Urzędnicy rządowi twierdzą, iż organy ścigania działały zgodnie z prawem i utrzymywały porządek bez użycia nadmiernej siły. Zwracając się do opinii publicznej w sobotę, prezydent Aleksandar Vučić odrzucił oskarżenia opozycji, mówiąc, iż prawdziwe działo dźwiękowe „piszczy tak niesamowicie, iż powoduje takie mdłości i wymioty, iż nie można się po nim otrząsnąć przez wiele dni”. „Żebyście wiedzieli, o jakich kłamstwach mówimy…
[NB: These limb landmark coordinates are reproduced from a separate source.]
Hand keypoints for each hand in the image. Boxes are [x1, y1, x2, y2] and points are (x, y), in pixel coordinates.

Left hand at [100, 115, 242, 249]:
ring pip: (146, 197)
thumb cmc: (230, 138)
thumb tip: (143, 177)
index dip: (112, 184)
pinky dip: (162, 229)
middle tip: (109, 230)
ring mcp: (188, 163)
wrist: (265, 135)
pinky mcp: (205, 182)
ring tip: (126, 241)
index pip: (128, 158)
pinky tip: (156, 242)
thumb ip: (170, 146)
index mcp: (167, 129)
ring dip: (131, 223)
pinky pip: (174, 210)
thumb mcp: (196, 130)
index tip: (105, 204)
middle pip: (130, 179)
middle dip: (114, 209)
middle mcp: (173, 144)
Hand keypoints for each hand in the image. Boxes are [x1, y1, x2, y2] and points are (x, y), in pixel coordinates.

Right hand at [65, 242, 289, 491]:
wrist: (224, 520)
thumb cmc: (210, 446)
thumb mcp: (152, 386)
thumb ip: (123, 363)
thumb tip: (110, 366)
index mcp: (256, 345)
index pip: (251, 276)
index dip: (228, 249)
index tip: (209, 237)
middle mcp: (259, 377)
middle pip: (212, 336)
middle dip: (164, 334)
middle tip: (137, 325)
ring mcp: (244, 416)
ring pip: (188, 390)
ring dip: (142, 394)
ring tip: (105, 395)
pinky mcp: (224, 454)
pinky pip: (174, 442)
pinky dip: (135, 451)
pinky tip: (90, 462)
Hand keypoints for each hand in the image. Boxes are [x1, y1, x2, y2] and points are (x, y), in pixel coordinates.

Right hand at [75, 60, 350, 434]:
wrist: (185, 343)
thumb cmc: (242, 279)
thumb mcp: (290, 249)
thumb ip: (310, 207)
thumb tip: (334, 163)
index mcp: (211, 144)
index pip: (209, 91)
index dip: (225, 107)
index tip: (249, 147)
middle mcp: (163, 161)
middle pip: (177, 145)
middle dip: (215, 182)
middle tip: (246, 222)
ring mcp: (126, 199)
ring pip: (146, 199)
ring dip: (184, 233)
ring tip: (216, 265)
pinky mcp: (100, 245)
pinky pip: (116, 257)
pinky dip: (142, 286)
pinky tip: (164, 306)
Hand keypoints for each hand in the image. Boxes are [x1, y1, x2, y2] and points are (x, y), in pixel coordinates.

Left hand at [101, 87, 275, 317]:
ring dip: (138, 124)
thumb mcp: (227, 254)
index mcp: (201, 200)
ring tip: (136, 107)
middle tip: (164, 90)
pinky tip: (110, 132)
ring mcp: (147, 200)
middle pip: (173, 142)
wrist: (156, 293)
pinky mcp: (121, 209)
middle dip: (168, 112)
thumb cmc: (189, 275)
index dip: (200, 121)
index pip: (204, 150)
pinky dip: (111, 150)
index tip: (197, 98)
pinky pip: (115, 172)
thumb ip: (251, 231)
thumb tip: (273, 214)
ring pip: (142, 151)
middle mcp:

Proszę Ministerstwo Sprawiedliwości i prokuraturę o reakcję – albo o ściganie tych, którzy tego użyli, a wiemy, iż tego nie zrobili, ale sprawdźmy to” – powiedział Vučić w niedzielę. Niech odbędzie się postępowanie, ale wtedy powinni również ścigać tych, którzy upublicznili tak rażące kłamstwo. Szpital ratunkowy w Belgradzie zaprzeczył doniesieniom, iż duża liczba osób szukała pomocy medycznej po incydencie, wzywając również do podjęcia kroków prawnych przeciwko tym, którzy „rozpowszechniali nieprawdziwe informacje”. Protesty nastąpiły po miesiącach demonstracji studentów przeciwko domniemanej korupcji i niegospodarności rządu, wywołanych śmiertelnym wypadkiem na stacji kolejowej w Nowym Sadzie w listopadzie 2024 r. Vučić twierdzi, iż demonstracje mają podłoże polityczne i mają na celu destabilizację Serbii.

W poście w mediach społecznościowych w niedzielę pochwalił policję i wojsko za opanowanie zamieszek „bez podnoszenia pałeczki” i podziękował im za zachowanie pokoju i stabilności.